The Buzz

When Should Governments Intervene to Prevent Human Suffering in Other Countries?

When should governments intervene to prevent human suffering in other countries and when should they exercise restraint?  Is there anything that should stand in the way of the will to save?  The Journal of Genocide Research recently published a special issue on the Nigeria-Biafra War that helps to address some of these questions.  One article by Brian McNeil, which charts the history of the American Committee to Keep Biafra Alive (ACKBA), is particularly instructive, even if the conclusions reached offer little hope for today’s beleaguered civilians in Iraq, Syria and elsewhere.

The ACKBA was a pressure group founded in the U.S. to advocate on behalf of the civilian population of Biafra—a province of Nigeria that, in the late 1960s, declared its independence from Lagos and became embroiled in a bitter civil war against the central government.  All wars lead to human suffering, but the Biafran people endured a particularly harrowing fate because the Nigerian government imposed a blockade upon the breakaway region, including the restriction of aid deliveries, in an attempt to starve the Biafrans into submission.  While estimates vary, the Biafran War resulted in the deaths of at least 1 million civilians.

In response to the slaughter, humanitarian groups formed the world over.  For its part, the ACKBA focused its efforts upon persuading the U.S. government to intervene in the conflict, believing that U.S. influence could be used to break the blockade and bring relief to the civilians of Biafra.  Nigerian sovereignty, the ACKBA argued, should not be an impediment to humanitarian relief.  In 1968, presidential hopeful Richard Nixon appeared to agree.  As McNeil notes, Nixon-the-candidate even used the label of “genocide” to describe Nigeria’s treatment of the Biafrans and backed a role for the United States in making sure that the region’s civilians were given proper access to aid—even if this meant violating the Nigerian government’s claimed sovereignty over Biafra.

In the event, however, President Nixon shied away from violating Nigerian sovereignty.  The well-worn norm of non-intervention trumped the humanitarian impulse to intervene.  As a result, the man-made famine in Biafra persisted, leaving the ACKBA scrambling to find a new political strategy.  What the ACKBA membership settled upon was a dramatic policy of urging recognition of Biafran sovereignty—that is, instead of violating Nigerian sovereignty in order to bring relief to the Biafran people, the U.S. should deny the existence of Nigerian sovereignty altogether by recognizing Biafra’s sovereign statehood.  In the short-term, Biafran statehood would open the door to much-needed aid deliveries; in the long-term, a Biafran state was the only guarantee against Biafrans being persecuted by Nigerian forces.

What this shift in approach highlights is that ACKBA, like so many humanitarian organizations today, viewed the notion of sovereignty—one of the veritable pillars of the international system—as malleable, something that should be overridden where an impediment to humanitarian objectives but embraced (in this case, for Biafra) if that would result in lives being saved.  International rules existed to serve human beings, not the other way around.  Governments should bend rules in the service of saving lives, whatever it might take.

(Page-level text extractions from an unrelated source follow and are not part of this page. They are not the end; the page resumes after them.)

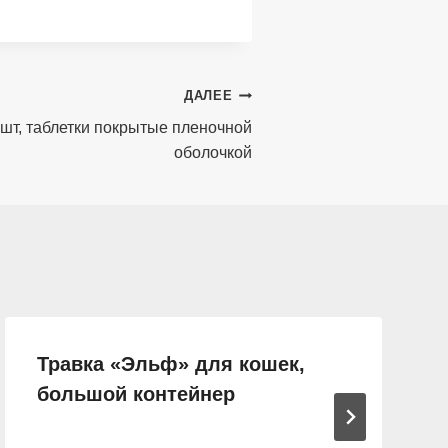
ДАЛЕЕ
 шт, таблетки покрытые пленочной
оболочкой
Травка «Эльф» для кошек,
большой контейнер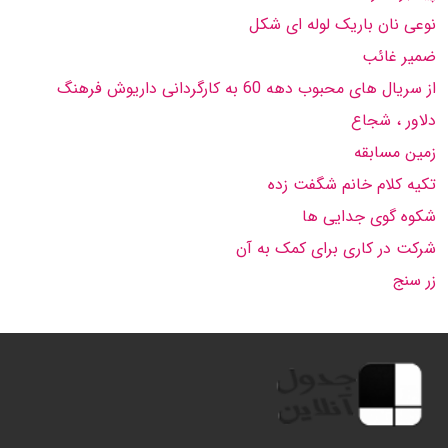
نوعی نان باریک لوله ای شکل
ضمیر غائب
از سریال های محبوب دهه 60 به كارگردانی داریوش فرهنگ
دلاور ، شجاع
زمین مسابقه
تکیه کلام خانم شگفت زده
شکوه گوی جدایی ها
شرکت در کاری برای کمک به آن
زر سنج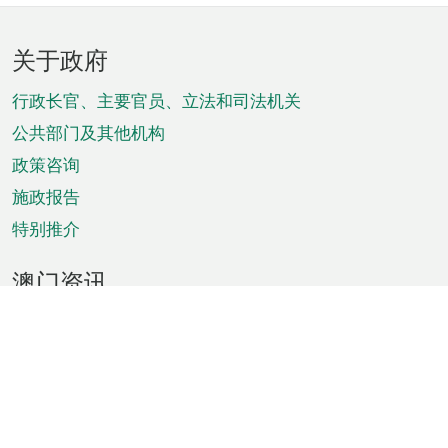
页
关于政府
脚
菜
行政长官、主要官员、立法和司法机关
单
公共部门及其他机构
政策咨询
施政报告
特别推介
澳门资讯
天气
交通
公众假期
文娱康体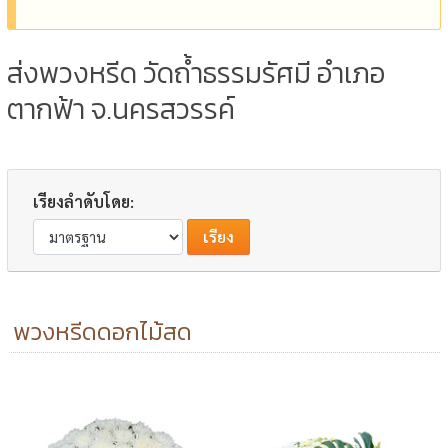
ส่งพวงหรีด วัดถ้ำธรรมรัศมี อำเภอ
ตากฟ้า จ.นครสวรรค์
เรียงลำดับโดย:
พวงหรีดดอกไม้สด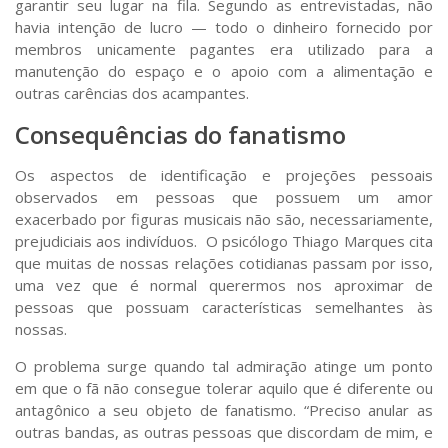
garantir seu lugar na fila. Segundo as entrevistadas, não
havia intenção de lucro — todo o dinheiro fornecido por
membros unicamente pagantes era utilizado para a
manutenção do espaço e o apoio com a alimentação e
outras carências dos acampantes.
Consequências do fanatismo
Os aspectos de identificação e projeções pessoais
observados em pessoas que possuem um amor
exacerbado por figuras musicais não são, necessariamente,
prejudiciais aos indivíduos. O psicólogo Thiago Marques cita
que muitas de nossas relações cotidianas passam por isso,
uma vez que é normal querermos nos aproximar de
pessoas que possuam características semelhantes às
nossas.
O problema surge quando tal admiração atinge um ponto
em que o fã não consegue tolerar aquilo que é diferente ou
antagônico a seu objeto de fanatismo. “Preciso anular as
outras bandas, as outras pessoas que discordam de mim, e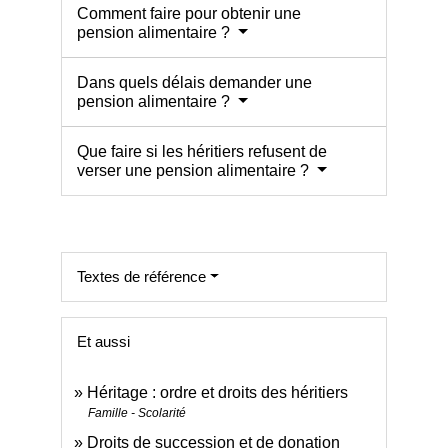
Comment faire pour obtenir une
pension alimentaire ?
Dans quels délais demander une
pension alimentaire ?
Que faire si les héritiers refusent de
verser une pension alimentaire ?
Textes de référence
Et aussi
Héritage : ordre et droits des héritiers
Famille - Scolarité
Droits de succession et de donation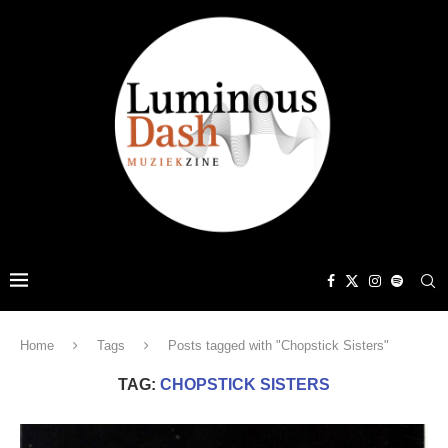
Home
Tags
Posts tagged with "Chopstick Sisters"
TAG:
CHOPSTICK SISTERS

In the event, Washington was not persuaded to recognize Biafran sovereignty.  The Biafran people waged their struggle in relative isolation until, in 1970, Nigeria won the civil war and the secessionist movement was finally suppressed.  The cost in human lives and suffering had been enormous.  While outside powers had been active in arming both sides of the civil war, the ACKBA and other concerned organizations had failed to galvanize the international community into providing meaningful humanitarian relief.  Why?

The impulse to save the people of Biafra was thwarted by some cold realities about international politics and foreign policy—all of which persist into the present day.  First, governments take state sovereignty extremely seriously (even if selectively so) and generally are reluctant to sanction the breakup of other states.  Sovereignty, in turn, stubbornly exists to buttress the control of governments over territories and populations; it is commonly the enemy of those who advocate humanitarian interventions and rarely the ally.  The abject failure of the so-called Responsibility to Protect (R2P) in the wake of the ongoing violence in Syria shows how far this remains true.

Second, Biafra shows what can happen (and what will not happen) when the leaders of powerful states are under pressure to retrench.  In his article, McNeil hints that Nixon was inclined against intervention in Biafra because he governed at a time when the U.S. public was suspicious of foreign entanglements (the Vietnam War still raging).  Some would argue Biafran lives were lost as a result.  The parallels with what is happening today in Iraq, Syria and elsewhere—and with Bill Clinton’s failure to respond to the genocide in Rwanda—are obvious.